It’s All About the Eggs
Joe Rulison, CEO
You could say that the price of eggs in 2024 determined the outcome of last November’s election. If you want to better understand the disconnect that has existed between Main Street, Wall Street, and the Fed, simply consider the price of eggs.
In early 2024, I attended an event at which I met a man whose farm produced over 300,000 eggs annually, distributing them throughout Upstate New York. He spoke about the cost of labor, insurance, and the feed necessary to raise his chickens. This was compounded by the effect of a serious bird flu outbreak, which reduced the number of chickens that could produce eggs. He foresaw the price of eggs would likely increase more than 40% year over year—and that this higher cost would be passed on to consumers.
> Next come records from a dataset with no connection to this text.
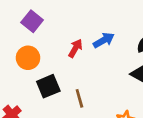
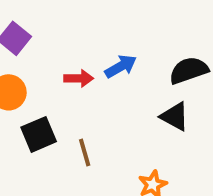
red arrow: (75, 48) -> (79, 78), turned 60

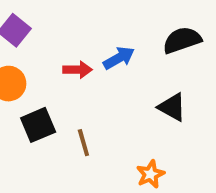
black semicircle: (189, 70) -> (182, 40), moved

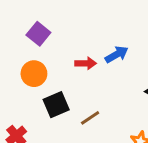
brown line: (83, 143) -> (90, 118), turned 72

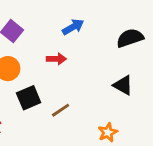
blue arrow: (117, 54) -> (73, 27), moved

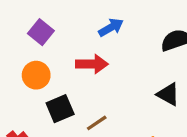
red arrow: (56, 59) -> (92, 64), size x1.4

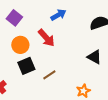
red arrow: (92, 64) -> (46, 38), turned 48
orange circle: (36, 75) -> (20, 45), moved

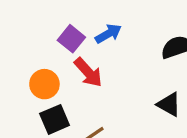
purple square: (14, 18) -> (71, 39), moved

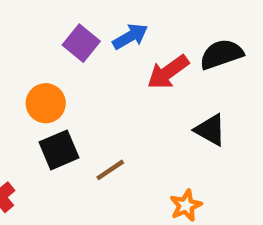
red arrow: (88, 72) -> (168, 72), moved, turned 96

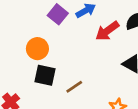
black square: (59, 150) -> (45, 75), turned 35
The farmer told me that he sees inflation well before it shows up on store shelves. Pointing his finger at me, he said the November election’s outcome would be determined by the price of fresh eggs. He said the folks on Main Street feel the pain, rather than the pols in Washington, when they must prioritize their supermarket decision-making. Will it be a dozen eggs today or other grocery necessities?
The farmer was spot on with the price of eggs, well before anyone else, as egg prices did soar over 40% in 2024. He was also right about the shifting direction of the political winds in Washington.
So, when you reach for your next carton of eggs, its price should be a good gauge of Main Street’s thinking—and those on Wall Street and in Washington had better take notice. The public always has the final say.